Passage provided:
WASHINGTON (AP) _ President Clinton received updates on the stock market plunge from Treasury Secretary Robert Rubin and remained confident about the country’s strong economic fundamentals, his spokesman said today.

``The president has watched and noted the developments of the day,″ presidential spokesman Mike McCurry told reporters at the White House. ``The president is confident the fundamentals of the American economy are strong. ... That’s what matters most.″

McCurry described Monday’s drop as ``a bare fraction of major breathtaking drops in the past″ and no reason for panic.

``We want everyone to just take a deep breath and think about where we are,″ McCurry said. ``This is a market that has performed amazingly well ... so let’s just be calm and reasonable.″

McCurry said that Rubin and other financial regulators were monitoring developments closely but he refused to speculate on what steps were being considered if the market continued to plunge.

The Dow was plunging while Clinton was at a Washington hotel delivering a speech before the Democratic Leadership Council, in which he credited the country’s strong economy and shrinking budget deficit to his administration’s policies.

Clinton was told that the automatic circuit breaker which shuts trading down had been triggered for the first time since being put in place following the 1987 crash.

McCurry said the president ``wanted to learn more about it″ and talked with Rubin by telephone once he returned to the White House.

McCurry was the only federal official discussing the market developments in the midst of the Wall Street plunge. Officials at the Treasury, the Federal Reserve and the Securities and Exchange Commission had no immediate comment.

Last Thursday when turmoil in Hong Kong first spilled over into U.S. markets, those agencies all stressed that they were carefully monitoring the situation and Rubin told reporters that he did not believe the turmoil in Southeast Asia would lead to a permanent disruption of U.S. markets.

Task goal:
Answer these from the stock market report:
(a) Where was Clinton while the Dow was plunging?
(b) How did Clinton talk with Rubin once he returned to the White House?
(c) Which three agencies had no immediate comment?
The items aren't needed for anything here.

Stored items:
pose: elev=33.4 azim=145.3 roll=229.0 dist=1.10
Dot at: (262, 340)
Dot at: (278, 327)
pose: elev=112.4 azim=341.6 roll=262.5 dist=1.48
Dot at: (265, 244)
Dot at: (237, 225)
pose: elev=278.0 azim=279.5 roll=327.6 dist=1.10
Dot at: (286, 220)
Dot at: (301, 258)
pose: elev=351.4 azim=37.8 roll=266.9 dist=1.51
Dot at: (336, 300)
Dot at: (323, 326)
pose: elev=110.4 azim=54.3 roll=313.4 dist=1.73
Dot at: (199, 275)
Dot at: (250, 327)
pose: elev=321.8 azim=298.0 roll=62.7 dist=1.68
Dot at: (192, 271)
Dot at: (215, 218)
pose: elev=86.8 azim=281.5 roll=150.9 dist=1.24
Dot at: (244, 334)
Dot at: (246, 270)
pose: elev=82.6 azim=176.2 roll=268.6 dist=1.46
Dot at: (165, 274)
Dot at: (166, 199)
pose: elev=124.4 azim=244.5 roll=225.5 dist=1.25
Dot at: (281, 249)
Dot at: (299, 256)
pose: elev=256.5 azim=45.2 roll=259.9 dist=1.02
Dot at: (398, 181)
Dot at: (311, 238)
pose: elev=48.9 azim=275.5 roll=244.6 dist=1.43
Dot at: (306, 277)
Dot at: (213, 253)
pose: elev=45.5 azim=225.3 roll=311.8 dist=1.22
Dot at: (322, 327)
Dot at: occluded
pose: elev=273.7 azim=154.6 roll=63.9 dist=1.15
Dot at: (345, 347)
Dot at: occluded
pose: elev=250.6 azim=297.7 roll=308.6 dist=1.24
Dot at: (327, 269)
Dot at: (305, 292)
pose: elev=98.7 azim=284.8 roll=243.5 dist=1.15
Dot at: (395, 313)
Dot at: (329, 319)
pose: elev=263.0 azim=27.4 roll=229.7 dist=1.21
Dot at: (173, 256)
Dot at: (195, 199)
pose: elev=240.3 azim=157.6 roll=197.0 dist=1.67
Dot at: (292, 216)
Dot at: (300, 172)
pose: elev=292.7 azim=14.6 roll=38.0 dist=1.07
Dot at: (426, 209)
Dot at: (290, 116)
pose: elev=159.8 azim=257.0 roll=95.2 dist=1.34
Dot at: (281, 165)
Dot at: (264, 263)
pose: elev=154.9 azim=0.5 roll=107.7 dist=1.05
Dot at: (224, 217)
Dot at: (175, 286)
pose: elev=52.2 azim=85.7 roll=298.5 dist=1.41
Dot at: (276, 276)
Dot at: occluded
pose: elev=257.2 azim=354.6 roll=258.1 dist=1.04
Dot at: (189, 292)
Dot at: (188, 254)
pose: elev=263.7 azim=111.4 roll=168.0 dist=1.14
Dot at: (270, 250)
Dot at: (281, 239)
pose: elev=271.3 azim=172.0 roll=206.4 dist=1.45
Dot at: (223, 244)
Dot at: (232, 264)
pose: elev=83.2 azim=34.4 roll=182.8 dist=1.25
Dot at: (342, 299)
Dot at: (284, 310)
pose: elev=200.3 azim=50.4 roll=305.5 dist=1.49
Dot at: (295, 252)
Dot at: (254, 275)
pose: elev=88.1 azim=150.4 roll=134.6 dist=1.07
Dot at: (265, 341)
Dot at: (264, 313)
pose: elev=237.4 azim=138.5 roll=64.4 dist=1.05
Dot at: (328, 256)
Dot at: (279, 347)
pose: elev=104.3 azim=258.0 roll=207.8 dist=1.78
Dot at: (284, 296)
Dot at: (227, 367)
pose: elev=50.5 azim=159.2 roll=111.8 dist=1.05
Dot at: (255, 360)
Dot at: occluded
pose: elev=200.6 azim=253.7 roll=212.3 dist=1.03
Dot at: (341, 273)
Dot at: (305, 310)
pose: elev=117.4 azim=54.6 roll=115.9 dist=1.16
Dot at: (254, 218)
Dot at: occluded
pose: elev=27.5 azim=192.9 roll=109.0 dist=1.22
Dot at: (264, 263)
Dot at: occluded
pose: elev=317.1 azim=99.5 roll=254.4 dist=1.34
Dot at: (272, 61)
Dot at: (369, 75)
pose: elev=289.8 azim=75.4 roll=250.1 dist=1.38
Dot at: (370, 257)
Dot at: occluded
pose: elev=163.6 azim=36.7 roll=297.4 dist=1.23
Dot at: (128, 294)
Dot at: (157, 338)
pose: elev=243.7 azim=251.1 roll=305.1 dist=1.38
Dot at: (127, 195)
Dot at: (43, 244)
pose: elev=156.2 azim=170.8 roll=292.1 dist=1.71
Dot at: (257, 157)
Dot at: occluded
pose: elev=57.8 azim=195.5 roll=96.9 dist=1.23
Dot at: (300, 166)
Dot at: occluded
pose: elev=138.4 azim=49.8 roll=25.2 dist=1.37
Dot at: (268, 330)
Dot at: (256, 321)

Response to this exercise:
(a) At a Washington hotel, delivering a speech before the Democratic Leadership Council.
(b) By telephone.
(c) The Treasury, the Federal Reserve and the Securities and Exchange Commission.